***** SUPPLIED ENTRIES

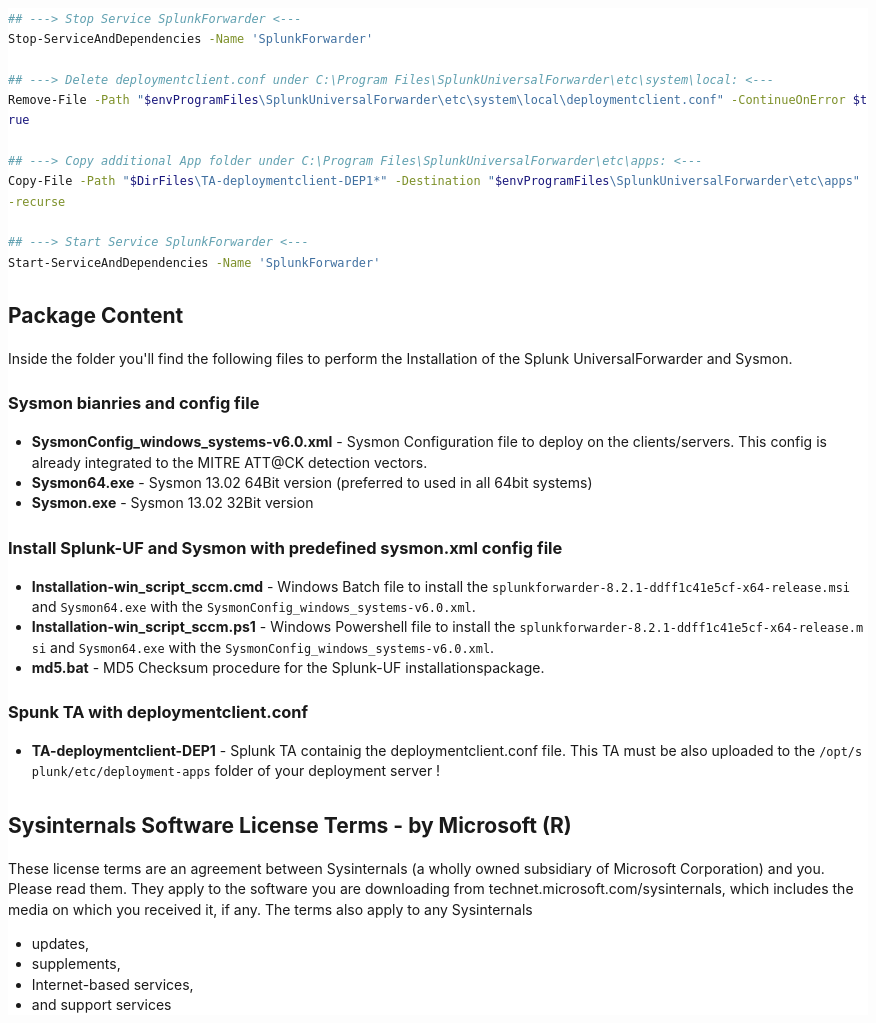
 ```bash
## ---> Stop Service SplunkForwarder <---
Stop-ServiceAndDependencies -Name 'SplunkForwarder'

## ---> Delete deploymentclient.conf under C:\Program Files\SplunkUniversalForwarder\etc\system\local: <---
Remove-File -Path "$envProgramFiles\SplunkUniversalForwarder\etc\system\local\deploymentclient.conf" -ContinueOnError $true

## ---> Copy additional App folder under C:\Program Files\SplunkUniversalForwarder\etc\apps: <---
Copy-File -Path "$DirFiles\TA-deploymentclient-DEP1*" -Destination "$envProgramFiles\SplunkUniversalForwarder\etc\apps" -recurse
       
## ---> Start Service SplunkForwarder <---
Start-ServiceAndDependencies -Name 'SplunkForwarder'
```



## **Package Content**
Inside the folder you'll find the following files to perform the Installation of the Splunk UniversalForwarder and Sysmon.

### Sysmon bianries and config file
- **SysmonConfig_windows_systems-v6.0.xml** - Sysmon Configuration file to deploy on the clients/servers. This config is already integrated to the MITRE ATT@CK detection vectors.
- **Sysmon64.exe** - Sysmon 13.02 64Bit version (preferred to used in all 64bit systems)
- **Sysmon.exe** - Sysmon 13.02 32Bit version

### Install Splunk-UF and Sysmon with predefined sysmon.xml config file
- **Installation-win_script_sccm.cmd** - Windows Batch file to install the `splunkforwarder-8.2.1-ddff1c41e5cf-x64-release.msi` and `Sysmon64.exe` with the `SysmonConfig_windows_systems-v6.0.xml`.
- **Installation-win_script_sccm.ps1** - Windows Powershell file to install the `splunkforwarder-8.2.1-ddff1c41e5cf-x64-release.msi` and `Sysmon64.exe` with the `SysmonConfig_windows_systems-v6.0.xml`.
- **md5.bat** - MD5 Checksum procedure for the Splunk-UF installationspackage.

### Spunk TA with deploymentclient.conf
- **TA-deploymentclient-DEP1** - Splunk TA containig the deploymentclient.conf file.
This TA must be also uploaded to the `/opt/splunk/etc/deployment-apps` folder of your deployment server !





## **Sysinternals Software License Terms - by Microsoft (R)**
These license terms are an agreement between Sysinternals (a wholly owned subsidiary of Microsoft Corporation) and you. Please read them. They apply to the software you are downloading from technet.microsoft.com/sysinternals, which includes the media on which you received it, if any. The terms also apply to any Sysinternals
* updates,
* supplements,
* Internet-based services,
* and support services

**********

— TASK INSTRUCTIONS —
Return each entry exactly as given. Leave the images out.

— ANSWER TO THE PROBLEM —
 ```bash
## ---> Stop Service SplunkForwarder <---
Stop-ServiceAndDependencies -Name 'SplunkForwarder'

## ---> Delete deploymentclient.conf under C:\Program Files\SplunkUniversalForwarder\etc\system\local: <---
Remove-File -Path "$envProgramFiles\SplunkUniversalForwarder\etc\system\local\deploymentclient.conf" -ContinueOnError $true

## ---> Copy additional App folder under C:\Program Files\SplunkUniversalForwarder\etc\apps: <---
Copy-File -Path "$DirFiles\TA-deploymentclient-DEP1*" -Destination "$envProgramFiles\SplunkUniversalForwarder\etc\apps" -recurse
       
## ---> Start Service SplunkForwarder <---
Start-ServiceAndDependencies -Name 'SplunkForwarder'
```



## **Package Content**
Inside the folder you'll find the following files to perform the Installation of the Splunk UniversalForwarder and Sysmon.

### Sysmon bianries and config file
- **SysmonConfig_windows_systems-v6.0.xml** - Sysmon Configuration file to deploy on the clients/servers. This config is already integrated to the MITRE ATT@CK detection vectors.
- **Sysmon64.exe** - Sysmon 13.02 64Bit version (preferred to used in all 64bit systems)
- **Sysmon.exe** - Sysmon 13.02 32Bit version

### Install Splunk-UF and Sysmon with predefined sysmon.xml config file
- **Installation-win_script_sccm.cmd** - Windows Batch file to install the `splunkforwarder-8.2.1-ddff1c41e5cf-x64-release.msi` and `Sysmon64.exe` with the `SysmonConfig_windows_systems-v6.0.xml`.
- **Installation-win_script_sccm.ps1** - Windows Powershell file to install the `splunkforwarder-8.2.1-ddff1c41e5cf-x64-release.msi` and `Sysmon64.exe` with the `SysmonConfig_windows_systems-v6.0.xml`.
- **md5.bat** - MD5 Checksum procedure for the Splunk-UF installationspackage.

### Spunk TA with deploymentclient.conf
- **TA-deploymentclient-DEP1** - Splunk TA containig the deploymentclient.conf file.
This TA must be also uploaded to the `/opt/splunk/etc/deployment-apps` folder of your deployment server !





## **Sysinternals Software License Terms - by Microsoft (R)**
These license terms are an agreement between Sysinternals (a wholly owned subsidiary of Microsoft Corporation) and you. Please read them. They apply to the software you are downloading from technet.microsoft.com/sysinternals, which includes the media on which you received it, if any. The terms also apply to any Sysinternals
* updates,
* supplements,
* Internet-based services,
* and support services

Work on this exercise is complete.